(Provided information)
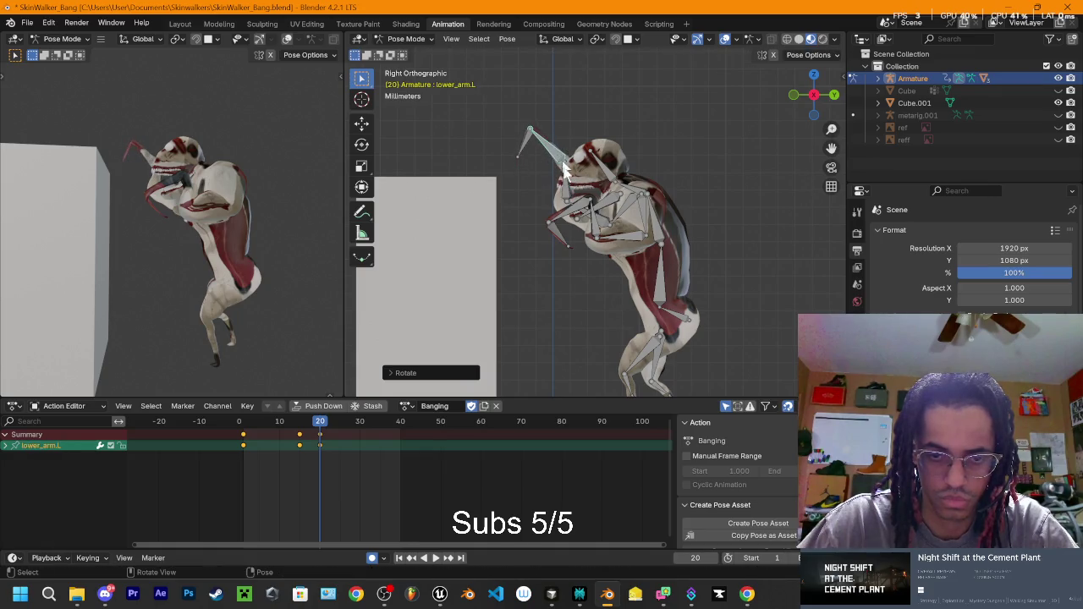
Step: Rotate the right forearm, right upper arm and right hand toward the box
left_click(578, 211)
key("r")
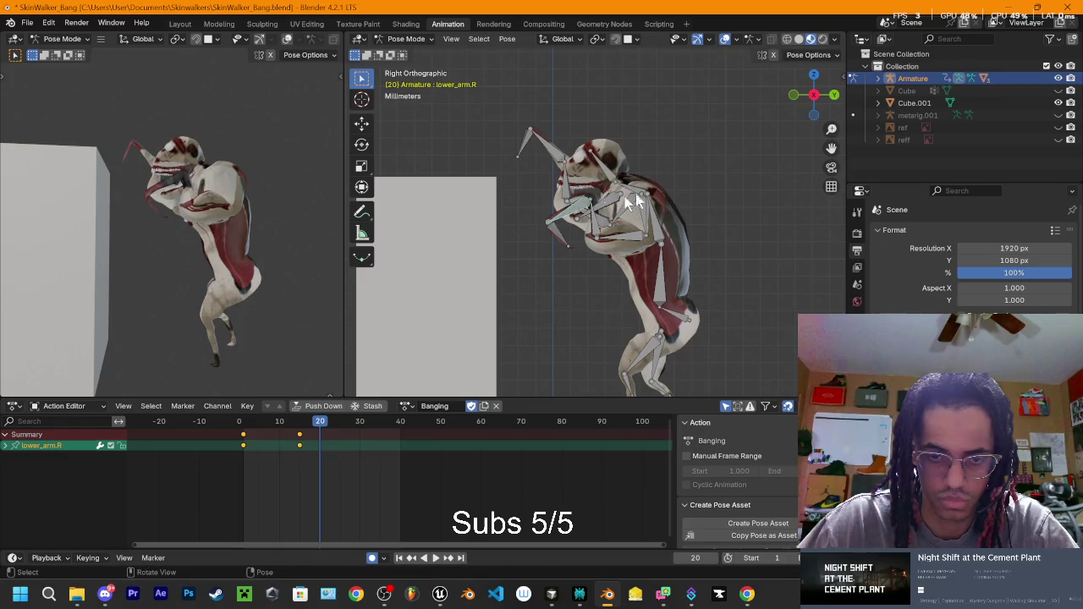
left_click(687, 200)
left_click(588, 208)
key("r")
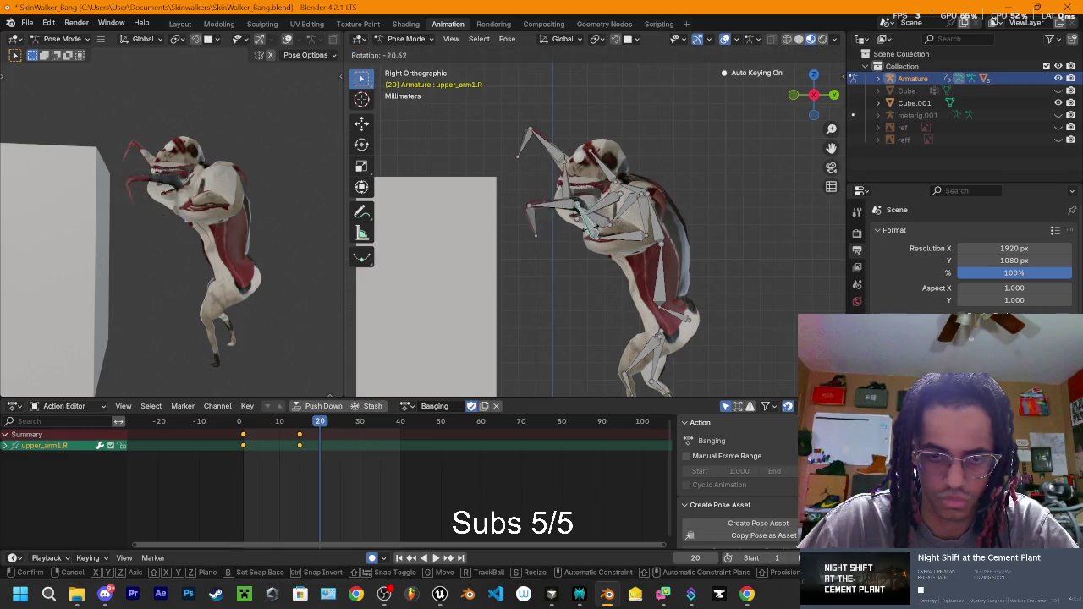
left_click(530, 211)
left_click(530, 211)
key("r")
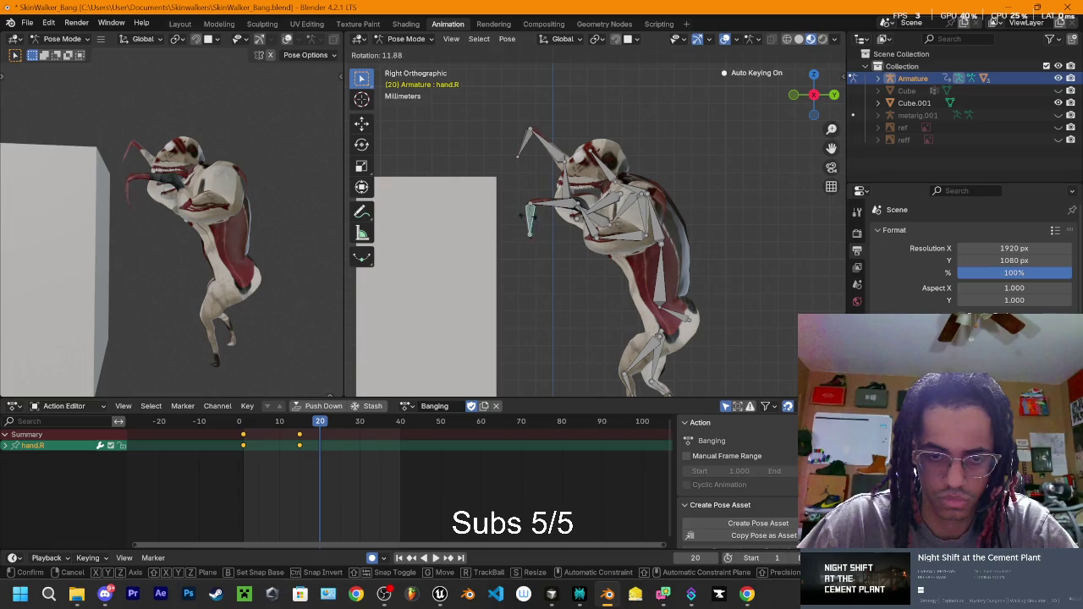
left_click(515, 211)
Step: Raise the right forearm further, match the right hand to it, and play the action
left_click(563, 208)
key("r")
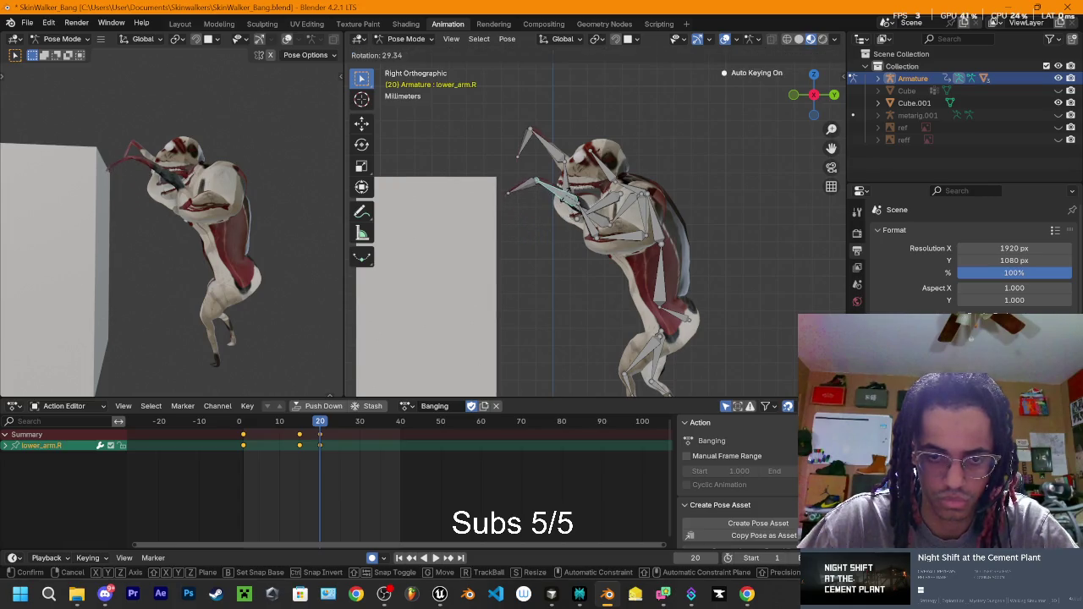
left_click(528, 183)
left_click(528, 176)
key("r")
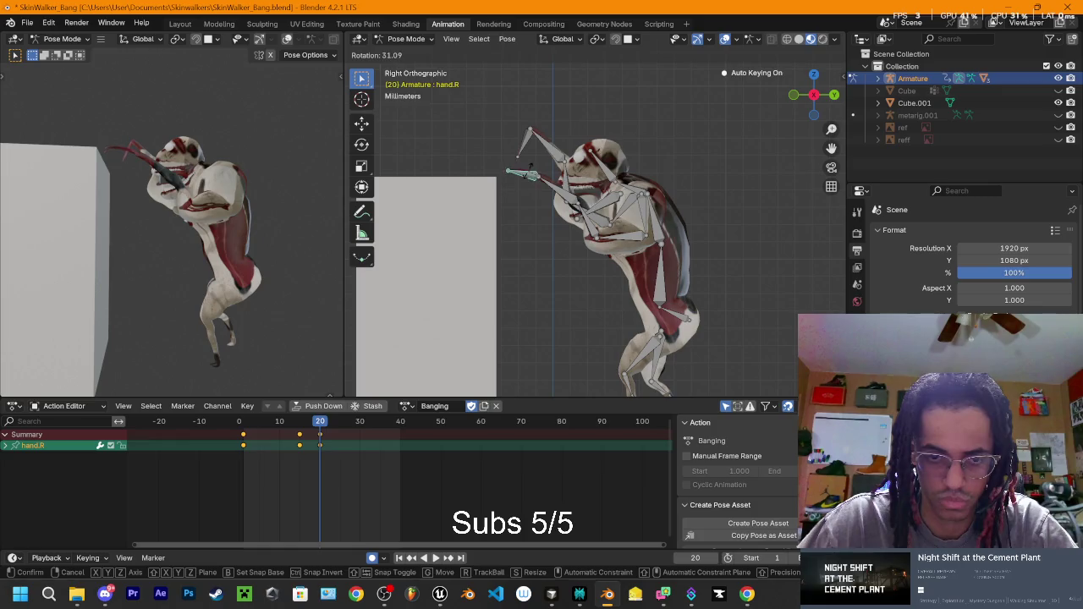
left_click(565, 198)
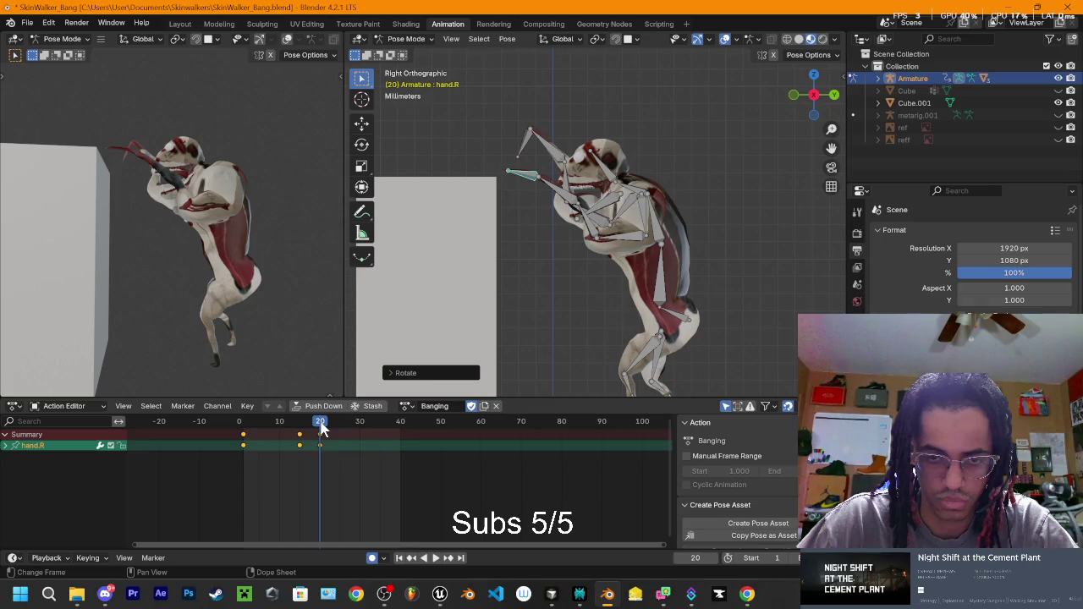
key("space")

(Directions for this task) Return exactly the lines from the line with "left_click(563, 208)" through the last line of the data above, both included; pictures do not go in the answer.

(Solution to this exercise)
left_click(563, 208)
key("r")
left_click(528, 183)
left_click(528, 176)
key("r")
left_click(565, 198)
key("space")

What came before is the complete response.